The four members of The Deadly Syndrome are Chris Richard, William Etling, Mike Hughes, and Jesse Hoy.
The first time I met Mike from The Deadly Syndrome, he was throwing up on my couch. He had been out drinking the night before with Will, tore the head off a paper mache dummy, wrestled it across a stranger’s front lawn and then stumbled up to my house (I was living with Will and Jesse, and soon Chris would move into the garage) where he puked all over everything and passed out.
There was a lot of that sort of thing when The Deadly Syndrome first got together. Everyone was running around having fun, working shitty jobs, and writing music all the time. The house was drowning in instruments. There were cheap old organs that somebody picked up off Craigslist. Guitars, pianos, keyboards, violins, all broken down and beat up, just laying around in case somebody needed them.
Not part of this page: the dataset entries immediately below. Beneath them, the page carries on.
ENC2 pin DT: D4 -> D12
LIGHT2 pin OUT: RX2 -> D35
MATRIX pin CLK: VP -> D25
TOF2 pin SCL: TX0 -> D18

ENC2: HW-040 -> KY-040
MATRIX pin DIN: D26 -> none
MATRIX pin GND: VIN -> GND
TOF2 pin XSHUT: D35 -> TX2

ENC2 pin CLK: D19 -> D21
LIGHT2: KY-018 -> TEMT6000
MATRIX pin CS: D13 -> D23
The weeks started to revolve around shows. You know how whenever someone says, “You should check out my friend’s band?” how your immediate reaction is “are you saying that just because they’re your friend?” I never had that problem. The guys attacked the stage; the audience lost their minds. Their shows were like festivals (with lots of cardboard cut outs). It was a wonderful couple of years.
And then it stopped being fun.
It’s a cliché to say that youth is fleeting. But it’s true. And it’s hard to separate youth from rock and roll. That’s not to say The Deadly Syndrome are a bunch of geriatrics, they aren’t. But after two years of being together they were four guys who loved music, but still weren’t able to do it for a living. Four guys who were getting older and starting to think about things like financial security, maybe starting a family, having a car that didn’t break down all the time, getting health insurance, etc – all the stuff that keeps making more and more noise as the years go by and you start growing up.
And growing up is tricky business in rock and roll. Because the truth is that while age doesn’t stifle creativity, it certainly encourages stagnation. And stagnation leads to a sad and boring road that either ends with too much thinking about The Good Old Days or Fat Elvis.
So after a couple of years I think the guys weren’t sure what to do. If you’ll allow me another cliché, things were starting to feel like an ending, rather than a beginning. At this point they could have very easily broken up. Left on good terms and gone their separate ways. Or they could have written another Ortolan. Similar songs played in the same venues, stretching out the good times as far as they could. Instead they moved all of their stuff into a cabin up in the woods and started over.
There weren’t a lot of updates, no hand wringing or bragging, nothing specific, just the occasional word that things were moving along. And then one day after about nine months had gone by, they let everyone know that they had finished an album and were calling it Nolens Volens.
The songs, the production, it all seems to be the work of a band that has found its strengths, and is busy seeing how far they can push them. You can hear the earlier, younger band throughout all the songs, but there’s something else there as well. A sort of self-assurance that gives each song its own life and space, along with a patience that usually isn’t associated with rock and roll.
More than anything else though, Nolens Volens is about growing up. About the give and take that comes with age and responsibility, about remembering the energy of youth and infusing it into a new, older life.
Or not. Fuck it, maybe I’m over thinking it. Maybe they just made a great record and plan to release it later this year and that’s all there is to it. After all, they’re all still in their 20’s for god’s sake! Why am I talking about growing up? There’s still plenty of time for being young, playing the music too loud, and puking all over everything just before passing out.